Here the curves for the SW900. This was somewhat more powerful than the SW8, and I think that it also had higher capacity motors and larger traction motor blowers. As may be seen, the SW900 was viewed as being self-protecting, so that MCS and CTE numbers were not quoted.

EMD SW900 Curves.gif

Very roughly, the 57 000 lbf point on the SW900 tractive effort curve corresponds to a speed of 3 mile/h. Reducing the power by 11% (corresponding to the difference between the SW900 and the SW8) would nominally result in an 11% speed reduction for the same tractive effort, say from 3 to 2.7 mile/h. On that basis, 57 000 lbf at 2.5 mile/h looks to be not unreasonable for the DH2, at least within whatever precision one might reasonably assign to these very rough back-of-the-envelope calculations imply.

If we assume that the DH2 transmission was specially designed for it (albeit using established Allison precepts), then the designers were free to size the torque converter and its cooling system to meet the mission requirements. On the question of MCS and CTE, perhaps it was thought that there was no real advantage in having a CTE larger than that which typical adhesion conditions allowed, and so they settled upon the “25%” number as being a reasonable target. And on the curve, that corresponded to 2.5 mile/h, quite reasonable for the MCS.

Returning to the SW900, 57 000 lbf at 3 mile/h corresponds to 456 hp, well down on the 900 hp available at the main generator input. Whilst transmission efficiency is lower at low speeds where traction motor currents are higher, and so consequently are ohmic losses, in part , perhaps in major part, that difference is attributable to the fact that at the bottom of the speed range, the transmission cannot fully load the engine, so the utilization factor is low. Looked at another way, at zero speed with full tractive effort the power is zero.
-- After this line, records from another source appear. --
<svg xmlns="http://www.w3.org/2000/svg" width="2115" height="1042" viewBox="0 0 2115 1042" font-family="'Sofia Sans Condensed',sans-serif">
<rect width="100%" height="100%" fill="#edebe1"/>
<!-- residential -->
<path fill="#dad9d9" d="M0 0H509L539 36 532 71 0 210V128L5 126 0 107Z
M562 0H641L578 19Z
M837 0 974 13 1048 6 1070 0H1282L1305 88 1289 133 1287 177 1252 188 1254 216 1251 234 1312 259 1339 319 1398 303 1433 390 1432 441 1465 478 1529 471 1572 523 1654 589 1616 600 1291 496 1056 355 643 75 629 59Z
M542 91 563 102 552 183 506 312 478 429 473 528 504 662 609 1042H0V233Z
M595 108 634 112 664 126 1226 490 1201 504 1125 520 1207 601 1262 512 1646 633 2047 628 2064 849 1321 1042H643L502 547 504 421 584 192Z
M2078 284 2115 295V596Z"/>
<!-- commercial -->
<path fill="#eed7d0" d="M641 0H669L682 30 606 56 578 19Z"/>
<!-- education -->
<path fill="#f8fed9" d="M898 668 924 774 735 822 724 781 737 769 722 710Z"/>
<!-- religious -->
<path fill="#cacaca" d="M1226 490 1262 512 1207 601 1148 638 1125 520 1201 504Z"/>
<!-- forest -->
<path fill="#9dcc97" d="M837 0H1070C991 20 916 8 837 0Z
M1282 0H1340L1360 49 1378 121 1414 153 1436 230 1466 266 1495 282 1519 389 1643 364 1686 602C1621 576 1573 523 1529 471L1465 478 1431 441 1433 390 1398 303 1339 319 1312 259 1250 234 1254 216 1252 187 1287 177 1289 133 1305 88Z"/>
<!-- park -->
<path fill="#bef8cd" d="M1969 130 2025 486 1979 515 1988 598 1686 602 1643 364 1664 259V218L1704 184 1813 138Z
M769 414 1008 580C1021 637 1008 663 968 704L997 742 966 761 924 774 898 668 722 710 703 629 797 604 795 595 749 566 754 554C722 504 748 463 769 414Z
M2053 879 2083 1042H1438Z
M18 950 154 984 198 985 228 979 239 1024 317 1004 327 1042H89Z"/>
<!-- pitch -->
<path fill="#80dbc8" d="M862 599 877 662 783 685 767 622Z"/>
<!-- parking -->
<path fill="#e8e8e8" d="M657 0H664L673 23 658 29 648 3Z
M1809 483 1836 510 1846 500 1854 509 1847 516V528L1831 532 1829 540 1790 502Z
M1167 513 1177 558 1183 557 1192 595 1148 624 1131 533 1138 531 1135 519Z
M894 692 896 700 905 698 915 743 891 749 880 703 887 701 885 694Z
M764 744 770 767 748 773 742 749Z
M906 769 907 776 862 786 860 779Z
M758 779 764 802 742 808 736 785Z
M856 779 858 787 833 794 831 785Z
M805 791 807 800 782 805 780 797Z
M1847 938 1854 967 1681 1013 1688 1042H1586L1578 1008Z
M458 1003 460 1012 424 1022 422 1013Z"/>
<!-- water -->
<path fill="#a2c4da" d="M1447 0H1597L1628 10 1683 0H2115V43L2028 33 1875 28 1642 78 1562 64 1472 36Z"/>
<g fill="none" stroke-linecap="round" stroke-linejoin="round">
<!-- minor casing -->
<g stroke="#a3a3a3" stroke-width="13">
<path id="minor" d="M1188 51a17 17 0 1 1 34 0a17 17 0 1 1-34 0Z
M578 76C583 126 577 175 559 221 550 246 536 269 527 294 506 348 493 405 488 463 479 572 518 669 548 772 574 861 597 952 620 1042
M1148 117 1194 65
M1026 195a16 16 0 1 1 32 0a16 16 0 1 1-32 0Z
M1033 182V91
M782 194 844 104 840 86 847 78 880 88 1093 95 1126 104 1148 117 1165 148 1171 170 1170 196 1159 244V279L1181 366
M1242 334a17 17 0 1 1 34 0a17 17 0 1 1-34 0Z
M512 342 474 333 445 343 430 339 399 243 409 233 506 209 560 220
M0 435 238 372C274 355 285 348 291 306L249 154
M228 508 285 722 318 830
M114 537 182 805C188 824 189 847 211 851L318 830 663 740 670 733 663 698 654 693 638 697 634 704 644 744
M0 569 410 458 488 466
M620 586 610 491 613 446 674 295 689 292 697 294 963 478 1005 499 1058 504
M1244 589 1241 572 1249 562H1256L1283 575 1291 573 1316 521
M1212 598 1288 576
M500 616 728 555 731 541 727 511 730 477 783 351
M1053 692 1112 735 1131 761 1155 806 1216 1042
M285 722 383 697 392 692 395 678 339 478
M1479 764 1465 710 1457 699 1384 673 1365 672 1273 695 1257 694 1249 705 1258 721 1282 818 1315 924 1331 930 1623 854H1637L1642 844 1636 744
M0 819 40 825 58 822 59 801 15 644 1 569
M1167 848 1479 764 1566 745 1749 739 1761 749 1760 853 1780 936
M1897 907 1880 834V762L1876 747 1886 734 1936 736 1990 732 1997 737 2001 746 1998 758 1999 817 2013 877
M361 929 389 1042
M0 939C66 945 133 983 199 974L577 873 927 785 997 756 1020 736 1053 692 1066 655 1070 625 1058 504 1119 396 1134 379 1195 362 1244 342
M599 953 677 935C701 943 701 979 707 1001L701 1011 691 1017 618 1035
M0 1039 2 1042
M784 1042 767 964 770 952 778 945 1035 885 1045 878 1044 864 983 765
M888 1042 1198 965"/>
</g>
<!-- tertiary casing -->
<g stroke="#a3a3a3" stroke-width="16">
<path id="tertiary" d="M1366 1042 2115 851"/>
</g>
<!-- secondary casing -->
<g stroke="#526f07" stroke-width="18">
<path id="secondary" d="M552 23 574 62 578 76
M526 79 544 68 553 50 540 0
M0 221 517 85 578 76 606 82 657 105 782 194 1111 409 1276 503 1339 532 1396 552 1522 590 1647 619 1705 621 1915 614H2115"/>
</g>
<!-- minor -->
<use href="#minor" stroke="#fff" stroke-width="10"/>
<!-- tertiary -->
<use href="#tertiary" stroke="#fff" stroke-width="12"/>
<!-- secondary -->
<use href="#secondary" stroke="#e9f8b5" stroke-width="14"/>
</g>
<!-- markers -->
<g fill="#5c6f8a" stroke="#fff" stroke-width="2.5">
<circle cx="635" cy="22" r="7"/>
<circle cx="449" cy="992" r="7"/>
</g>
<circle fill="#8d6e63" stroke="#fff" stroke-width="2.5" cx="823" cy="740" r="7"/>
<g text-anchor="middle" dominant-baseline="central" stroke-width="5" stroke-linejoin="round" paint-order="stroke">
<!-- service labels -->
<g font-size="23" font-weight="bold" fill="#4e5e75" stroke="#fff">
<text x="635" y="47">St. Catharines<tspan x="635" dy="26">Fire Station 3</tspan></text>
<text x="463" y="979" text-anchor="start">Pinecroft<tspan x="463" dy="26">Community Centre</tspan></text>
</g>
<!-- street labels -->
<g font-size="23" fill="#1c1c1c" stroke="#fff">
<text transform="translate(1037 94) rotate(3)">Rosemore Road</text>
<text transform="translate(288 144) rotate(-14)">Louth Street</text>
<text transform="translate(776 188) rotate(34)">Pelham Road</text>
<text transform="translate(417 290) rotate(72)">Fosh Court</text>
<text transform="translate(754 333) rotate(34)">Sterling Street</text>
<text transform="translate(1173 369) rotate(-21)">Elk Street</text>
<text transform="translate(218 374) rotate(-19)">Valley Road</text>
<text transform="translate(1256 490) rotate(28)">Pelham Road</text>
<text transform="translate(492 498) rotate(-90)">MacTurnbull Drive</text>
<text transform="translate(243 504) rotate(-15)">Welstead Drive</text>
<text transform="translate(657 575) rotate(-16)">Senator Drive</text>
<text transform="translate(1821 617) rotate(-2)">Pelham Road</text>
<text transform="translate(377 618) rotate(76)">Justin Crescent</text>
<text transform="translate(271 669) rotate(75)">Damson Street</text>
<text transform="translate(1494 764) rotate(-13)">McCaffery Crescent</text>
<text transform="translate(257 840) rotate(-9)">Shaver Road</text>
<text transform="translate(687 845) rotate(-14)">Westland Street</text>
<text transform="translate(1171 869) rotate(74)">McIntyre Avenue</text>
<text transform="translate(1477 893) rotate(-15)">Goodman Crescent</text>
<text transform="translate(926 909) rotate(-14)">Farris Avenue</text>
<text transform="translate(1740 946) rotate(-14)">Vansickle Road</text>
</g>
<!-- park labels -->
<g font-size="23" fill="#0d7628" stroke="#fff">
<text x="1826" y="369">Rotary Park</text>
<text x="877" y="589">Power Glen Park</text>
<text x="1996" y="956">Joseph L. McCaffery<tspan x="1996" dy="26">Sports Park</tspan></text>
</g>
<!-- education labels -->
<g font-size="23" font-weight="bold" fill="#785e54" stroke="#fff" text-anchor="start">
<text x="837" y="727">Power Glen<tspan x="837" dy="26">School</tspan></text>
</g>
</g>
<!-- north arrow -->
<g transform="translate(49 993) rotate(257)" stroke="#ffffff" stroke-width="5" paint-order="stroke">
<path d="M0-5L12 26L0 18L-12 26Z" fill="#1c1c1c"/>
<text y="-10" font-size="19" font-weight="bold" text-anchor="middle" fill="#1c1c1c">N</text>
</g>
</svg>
So the power curve ramps up from zero to maximum in the lower speed range, usually with a turnover point below about 10 mile/h, and probably at the low end of the range for switching locomotives.

In the DH2 case, 57 000 lbf at 2.5 mile/h corresponds to 380 hp, again well down on the 800 hp available. Here a reasonable proportion of that difference would be attributable to power lost to heating the torque converter fluid. Unavoidably, at very low speeds, hydraulic transmissions must operate on the low efficiency part of the torque converter (or 1st torque converter as appropriate) curve. Here are a couple of examples that illustrate that point.

Voith L36r Curves.gif

SCG Torque Converter Transmission Curves.gif

The SCG transmission comprised a single-stage, two-phase torque converter-coupling and a four-speed Wilson planetary gearbox. Note that torque converter efficiency in 1st gear had dropped to 50% at around 2 mile/h. And the tractive effort curve leans to the left of the parabola below 5 mile/h.

The Voith L36r transmission was of the classic Voith triple converter form. 1st converter efficiency has dropped to 50% at around 10% of maximum speed. By the way, Voith is being generous in allowing a 100% utilization factor down to zero speed for the electric transmission comparison case. Rather it would decline somewhat. I’d say that the utilization factors in this case are “gross”, in that they reflect the total engine loading, including power lost to heat, as well a useful power.